Credit his father, former Canucks centre Andrew Cassels, for providing proper perspective because he had his share of injury setbacks in logging 1,015 career games with six teams. He also had hip-replacement surgery in May of 2015 and drove the next day from Columbus to Quebec City — a 20-hour trek — to see his son capture the Memorial Cup.

The 21-year-old centre is now fit, faster, stronger and avoided surgery this summer because his rehab program provided the right results after the right level of commitment.

Cassels will compete in the Young Stars tournament this weekend in Penticton, a measuring-stick event and his sense of anticipation and personal setback acceptance is understandable.
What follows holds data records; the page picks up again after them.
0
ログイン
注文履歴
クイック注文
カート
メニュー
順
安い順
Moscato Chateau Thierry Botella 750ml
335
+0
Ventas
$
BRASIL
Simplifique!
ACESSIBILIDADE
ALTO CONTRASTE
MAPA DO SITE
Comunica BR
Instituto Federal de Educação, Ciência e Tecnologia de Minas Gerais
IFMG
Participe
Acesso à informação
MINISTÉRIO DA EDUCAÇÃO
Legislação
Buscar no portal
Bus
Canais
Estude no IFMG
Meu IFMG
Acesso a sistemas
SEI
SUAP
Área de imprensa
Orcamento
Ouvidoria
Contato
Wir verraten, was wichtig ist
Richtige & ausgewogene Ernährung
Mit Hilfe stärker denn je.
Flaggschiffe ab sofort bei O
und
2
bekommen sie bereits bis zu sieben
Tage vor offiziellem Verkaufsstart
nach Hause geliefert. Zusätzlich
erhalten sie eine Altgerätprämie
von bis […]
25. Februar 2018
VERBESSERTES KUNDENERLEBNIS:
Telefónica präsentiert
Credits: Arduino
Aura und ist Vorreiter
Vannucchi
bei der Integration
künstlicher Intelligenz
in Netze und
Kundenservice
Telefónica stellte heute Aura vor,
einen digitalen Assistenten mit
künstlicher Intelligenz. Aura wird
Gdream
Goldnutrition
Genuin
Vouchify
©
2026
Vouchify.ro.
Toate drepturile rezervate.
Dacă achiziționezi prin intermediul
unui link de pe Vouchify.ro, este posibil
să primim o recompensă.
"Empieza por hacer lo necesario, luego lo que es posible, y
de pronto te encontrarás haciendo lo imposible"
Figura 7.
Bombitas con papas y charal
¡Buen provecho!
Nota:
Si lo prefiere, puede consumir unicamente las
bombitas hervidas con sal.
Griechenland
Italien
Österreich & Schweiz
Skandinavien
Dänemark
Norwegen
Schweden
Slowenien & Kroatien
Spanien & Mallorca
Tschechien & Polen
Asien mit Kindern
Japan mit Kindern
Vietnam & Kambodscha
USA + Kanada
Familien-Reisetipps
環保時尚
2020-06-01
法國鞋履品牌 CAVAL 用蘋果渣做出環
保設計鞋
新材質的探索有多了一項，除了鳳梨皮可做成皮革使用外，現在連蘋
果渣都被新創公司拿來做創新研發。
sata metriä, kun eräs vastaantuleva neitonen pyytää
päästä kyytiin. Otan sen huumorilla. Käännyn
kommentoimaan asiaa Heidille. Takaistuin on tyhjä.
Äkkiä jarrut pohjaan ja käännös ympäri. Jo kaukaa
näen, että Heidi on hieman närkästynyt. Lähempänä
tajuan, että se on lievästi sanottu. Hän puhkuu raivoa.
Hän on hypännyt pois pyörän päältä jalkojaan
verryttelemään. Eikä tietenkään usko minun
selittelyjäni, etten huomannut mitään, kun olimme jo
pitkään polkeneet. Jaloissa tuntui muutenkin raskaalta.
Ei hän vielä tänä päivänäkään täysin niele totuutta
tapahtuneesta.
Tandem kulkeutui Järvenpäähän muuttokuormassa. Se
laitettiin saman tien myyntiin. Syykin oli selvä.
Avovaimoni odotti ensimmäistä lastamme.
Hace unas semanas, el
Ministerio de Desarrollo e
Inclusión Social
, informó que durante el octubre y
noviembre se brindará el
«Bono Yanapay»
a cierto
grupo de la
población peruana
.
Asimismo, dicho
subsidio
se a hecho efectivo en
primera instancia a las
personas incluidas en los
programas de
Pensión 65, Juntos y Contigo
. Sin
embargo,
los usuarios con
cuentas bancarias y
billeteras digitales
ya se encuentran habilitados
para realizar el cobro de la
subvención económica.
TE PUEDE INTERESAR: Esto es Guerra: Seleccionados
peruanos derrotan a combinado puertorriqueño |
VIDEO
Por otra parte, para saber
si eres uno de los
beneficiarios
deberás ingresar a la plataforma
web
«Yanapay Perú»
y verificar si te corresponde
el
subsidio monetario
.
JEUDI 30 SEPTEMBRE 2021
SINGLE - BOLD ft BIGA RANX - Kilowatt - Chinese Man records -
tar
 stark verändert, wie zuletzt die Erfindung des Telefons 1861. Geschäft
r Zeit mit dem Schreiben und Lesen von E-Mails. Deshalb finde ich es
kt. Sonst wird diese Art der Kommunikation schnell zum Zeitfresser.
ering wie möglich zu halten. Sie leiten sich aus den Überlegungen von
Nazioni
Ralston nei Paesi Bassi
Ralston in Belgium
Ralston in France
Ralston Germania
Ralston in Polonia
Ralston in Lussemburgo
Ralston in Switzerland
“I was always taught to never complain and take what you’re given,” Cassels said Tuesday following an informal skate at Rogers Arena. “He (father) was my coach in minor hockey and I don’t think I could have complained to him much. It’s a learning curve and you have to adapt because my dad was a first-rounder and played in the minors, too.

“I gave it all I could last year and worked my hardest. They (Canucks) knew that I couldn’t perform the way I wanted to or like most people thought I could. But most people go through that in a career and I was lucky enough to do it when I was young.”

Travis Green was impressed that Cole Cassels never complained in a tough season.
Travis Green was impressed that Cole Cassels never complained in a tough season.
 

With a stronger core, Cassels believes the injury he sustained at a Team USA world junior camp was a tough lesson to learn. During a warm-up in which he did a lunge and then felt something strange in the abdominal region, his resolve was going to be tested.

And because Cassels still projects as a third-line Canucks centre with a game that packs skill and an edge, there’s reason to believe the setback was a silver lining of understanding his body and the maintenance required to consistently perform at a peak level.

“I want to be the player I am and not the player he (Green) saw last year,” added Cassels. “I want to get back to my two-way style — smart hockey and tough hockey — and I like to win whether it’s a battle or a game. I’ll put it all on the line when I’m playing my best and I’ve got to get back to that and I can.

“It (AHL) is a tough league to get points. It’s going to be about gaining the trust of Travis and my teammates that I can go out and play a regular shift and be useful to the team.”

That’s encouraging for the Comets and the Canucks. Green gave Cassels a lot of rope because how do you come down on a kid who’s facing every possible hurdle in a transition season and tripping over them through no fault of his own?

“Cole had one of those years,” said Green. “I didn’t grind on him and I didn’t yell at him a lot or be overly hard on him. He had a year where he was just trying to stay afloat. He gave us everything he had, but we were very direct at our meetings at the end of year because, in the past, he didn’t commit as much off the ice as he should have.”

And now Cassels has and that light at the end of the tunnel isn’t a train — it’s a brighter future. He helped shut down Connor McDavid in the OHL final in 2015 and is now open to the concept of what could be down the road.

“I feel really good and I’m looking forward to Penticton to get my feet wet and gain confidence,” said Cassels. “It (tourney) is quick hockey and that will be good for training camp and the season. It’s another step. I don’t like to look too far ahead, but a lot of young guys do and they can get caught up in it.”